INSTRUCTION A:
Could you transcribe the chart comprehension entries below line for line, leaving the pictures out of your answer?

*** TEXT PROVIDED Section Begins ***

Modifying Algorithms

  • for_each() - This is the same as the for_each we discussed above, but I have included it in the Modifying section to reinforce that it can be used this way too!
  • copy() - Copies a range/container of elements into another range.
  • copy_backward() - Copy a range/container of elements into another range, starting from the last element and working backwards.
  • transform() - Transform is quite a flexible algorithm. It works in two ways. A unary operation can be applied to the source range, on a per element basis, which ouputs the results in the destination range. A binary operation can be applied to both elements in the source and destination range, subsequently overwriting elements in the destination range.
  • merge() - Merge is intended to take two sorted ranges and combine them to produce a merged sorted range. However, it is possible to utilise unsorted ranges as arguments but this then leads to an unsorted merge! For this reason I've decided to include it in the modifying category, rather than the category for sorted ranges, below.
  • swap_ranges() - This swaps the elements of two ranges.
  • fill() - This replaces each element in a range with a specific value.
  • fill_n() - Similar to fill, but replaces the first $N$ elements in a range with a specific value.
  • generate() - This replaces each element in a range with the result of an operation of a generator function.
  • generate_n() - Similar to generate, but replaces the first $N$ elements in a range with the result of an operation of a generator function.
  • replace() - This replaces elements matching a specific value with another specific value.
  • replace_if() - This replaces elements matching a specific criterion with another specific value.
  • replace_copy() - Similar to replace, except that the result is copied into another range.

*** TEXT PROVIDED Section Ends ***

INSTRUCTION B:
Can you update the passage on modifying algorithms from "Modifying Algorithms" to "elements into another range." so that "range/container" becomes "range or container"?

*** GIVEN INFORMATION Section Begins ***

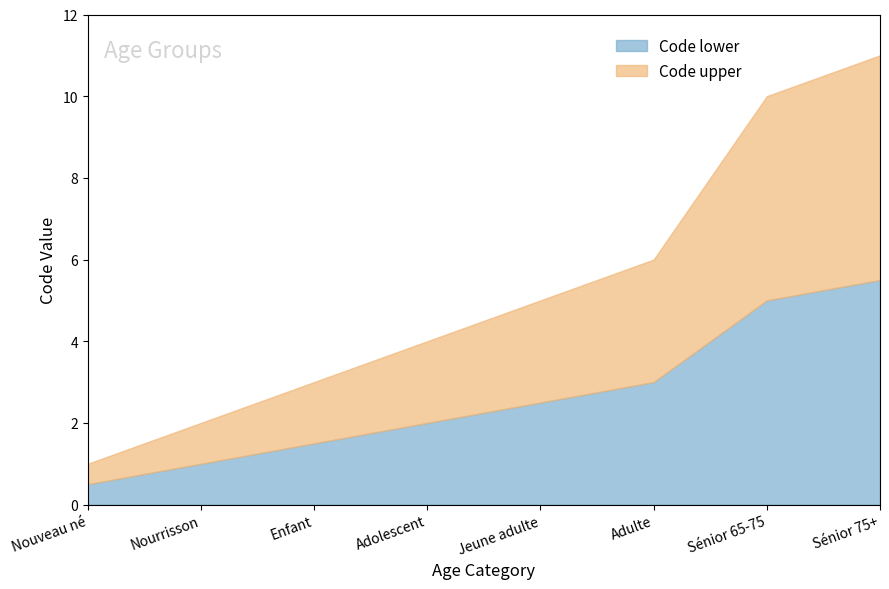

What is the total value across all series at Nourrisson?

3.0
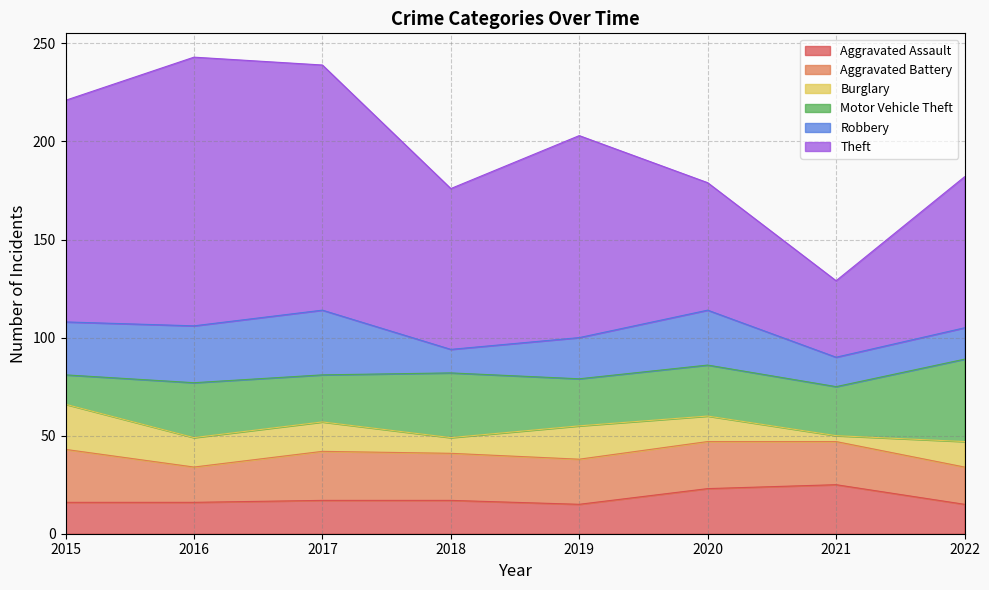

Count the number of data series in this chart.

6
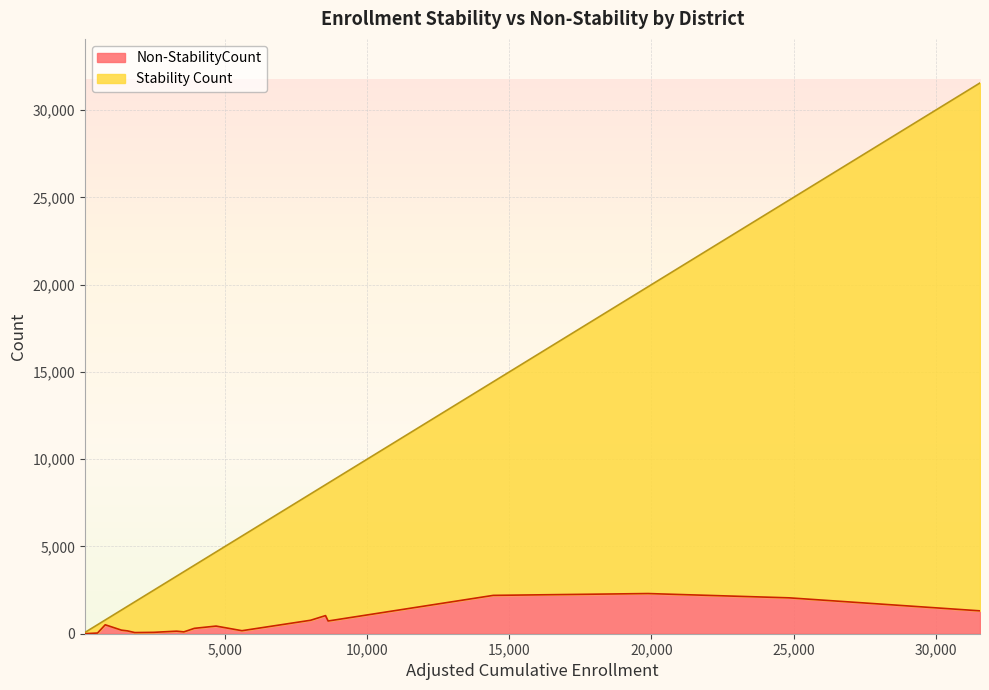

After their last crossing, which series has the higher values: Stability Count or Non-StabilityCount?

Stability Count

*** GIVEN INFORMATION Section Ends ***

WRITTEN SOLUTION A:
What is the total value across all series at Nourrisson?

3.0

Count the number of data series in this chart.

6

After their last crossing, which series has the higher values: Stability Count or Non-StabilityCount?

Stability Count

WRITTEN SOLUTION B:
Modifying Algorithms

  • for_each() - This is the same as the for_each we discussed above, but I have included it in the Modifying section to reinforce that it can be used this way too!
  • copy() - Copies a range or container of elements into another range.